UN'ESPERIENZA DELLA COSCIENZA COSMICA


Paramahansa Yogananda dopo essersi allontanato per un periodo dall'eremitaggio del suo guru Sri Yukteswar, ed essersi presentato a un altro guru chiedendo di fargli vivere l'esperienza mistica, ma con una nuova negazione, si ritrova come di consueto meditare in presenza del suo guru, il quale nota in Yogananda il disturbo dei pensieri che non consentono una felice meditazione. Il guru lo interrompe ed esaudisce il suo desiderio.

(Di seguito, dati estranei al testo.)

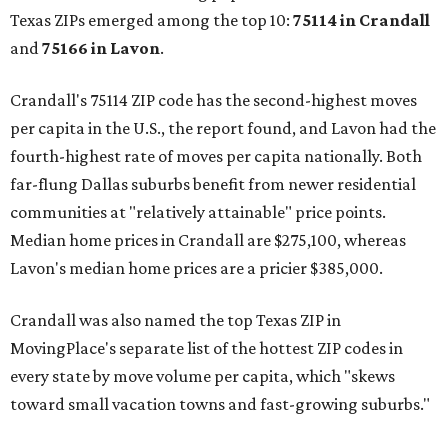
Texas ZIPs emerged among the top 10:
75114 in
Crandall
and
75166 in
Lavon
.
Crandall's 75114 ZIP code has the second-highest moves
per capita in the U.S., the report found, and Lavon had the
fourth-highest rate of moves per capita nationally. Both
far-flung Dallas suburbs benefit from newer residential
communities at "relatively attainable" price points.
Median home prices in Crandall are $275,100, whereas
Lavon's median home prices are a pricier $385,000.
Crandall was also named the top Texas ZIP in
MovingPlace's separate list of the hottest ZIP codes in
every state by move volume per capita, which "skews
toward small vacation towns and fast-growing suburbs."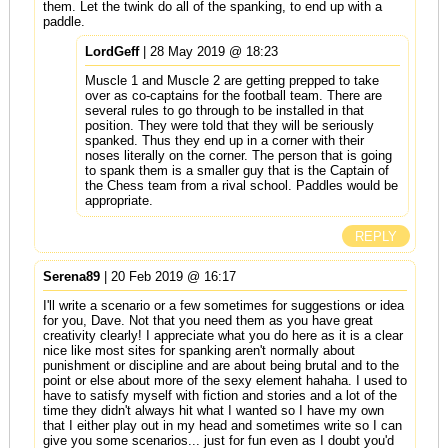
them. Let the twink do all of the spanking, to end up with a
paddle.
LordGeff
| 28 May 2019 @ 18:23
Muscle 1 and Muscle 2 are getting prepped to take
over as co-captains for the football team. There are
several rules to go through to be installed in that
position. They were told that they will be seriously
spanked. Thus they end up in a corner with their
noses literally on the corner. The person that is going
to spank them is a smaller guy that is the Captain of
the Chess team from a rival school. Paddles would be
appropriate.
REPLY
Serena89
| 20 Feb 2019 @ 16:17
I'll write a scenario or a few sometimes for suggestions or idea
for you, Dave. Not that you need them as you have great
creativity clearly! I appreciate what you do here as it is a clear
nice like most sites for spanking aren't normally about
punishment or discipline and are about being brutal and to the
point or else about more of the sexy element hahaha. I used to
have to satisfy myself with fiction and stories and a lot of the
time they didn't always hit what I wanted so I have my own
that I either play out in my head and sometimes write so I can
give you some scenarios... just for fun even as I doubt you'd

Un'esperienza della coscienza cosmica

"Con la mano mi diede un lieve colpetto sul cuore.
Il mio corpo divenne immobile, radicato al suolo; come se un gigante magnete mi avesse risucchiato l'aria dai polmoni, non respiravo più. L'anima e la mente scolsero all'istante i loro legami con il corpo e si riversarono all'esterno di ogni suo poro, come sottili e fluidi raggi di luce. Il corpo era come morto, eppure avevo la profonda consapevolezza di non essere mai completamente vivo prima di allora. Sentivo che la mia identità non era più circoscritta negli angusti limiti del corpo, ma si estendeva a comprendere gli atomi circostanti. Le persone nelle strade lontane sembravano muoversi dolcemente agli estremi confini del mio essere. Vedevo le radici delle piante degli alberi apparire dal terreno, divenuto semitrasparente, e potevo scorgere la linfa che fluiva all'interno.

Tutto ciò che avevo intorno mi appariva senza veli. Il mio abituale campo visivo frontale si era mutato in una vasta visuale sferica, che mi permetteva di percepire simultaneamente ogni cosa. Con la parte posteriore del capo, vedevo alcune persone che passeggiavano in Rai Ghat Lane e notavi anche una mucca bianca che si avvicinava lentamente. Quando giunse dinanzi al cancello aperto dell'ashram, la osservai come avrei potuto fare con i miei occhi fisici; ma anche quando passò dietro il muro di mattoni del cortile, continuai a vederla chiaramente.

Tutti gli oggetti compresi nel raggio della mia visuale panoramica palpitavano e vibravano come fossero rapide immagini su  uno schermo cinematografico. Il mio corpo, quello del maestro, il cortile con i suoi pilastri, i mobili e il pavimento, gli alberi e i raggi del sole, di quando in quando si agitavano convulsamente finché tutto si fondeva in un mare luminoso, così come avviene per i cristalli di zucchero che, immersi in un bicchiere d'acqua, si sciolgono quando vengono mescolati. La luce unificatrice si alternava al materializzarsi delle forme, e queste metamorfosi rivelavano la legge di causa ed effetto che agisce nella creazione.

Sulle placide infinite sponde della mia anima irruppe un oceano di gioia. Compresi che lo spirito di Dio è beatitudine inesauribile, che il suo corpo è intessuto di un infinità di raggi di luce. Dentro di me un meraviglioso, crescente splendore cominciò ad avviluppare le città, i continenti, la terra, il sistema solare e i sistemi stellari, le evanescenti nebulose e i fluttuanti universi. Il cosmo intero, soffuso di una dolce luminosità, come una città vista in lontananza di notte, riluceva nell'infinità del mio essere. La luce abbagliante, che splendeva oltre i contorni nitidamente delineati di questo sferico panorama, si si attenuava leggermente ai margini estremi, dove potevo scorgere una calda luminosità, sempre immutata. Era indescrivibilemente diafana, mentre le immagini dei pianeti erano composte da una luce più densa.
I raggi divini emanavano da una sorgente eterna che divampava in galassie, trasfigurate da aure ineffabili. Vedevo i raggi creativi condensarsi senza posa nelle costellazioni e poi mutarsi in diafane lingue di fuoco. Con un ritmo alterno, miriadi di mondi si trasformavano in eterea luminosità, e alla fine il fuoco divenne firmamento.

Mi resi conto che il centro dell'empireo era un punto di percezione intuitiva del mio cuore. Uno splendore diffuso scaturito dall'intimo del mio essere s'irradiava in ogni parte della struttura dell'universo. La divina amrita, nettare dell'immortalità, palpitava in me, fluida come l'argento vivo. Udii la voce creativa di Dio risuonare nell'Aum, la vibrazione del motore cosmico.

Improvvisamente il respiro tornò nei miei polmoni. Con una delusione quasi insostenibile, compresi di aver perduto la mia immensità senza fine. Ero di nuovo rinchiuso nell'umiliante gabbia di un corpo, alquanto inadatta ad accogliere lo Spirito."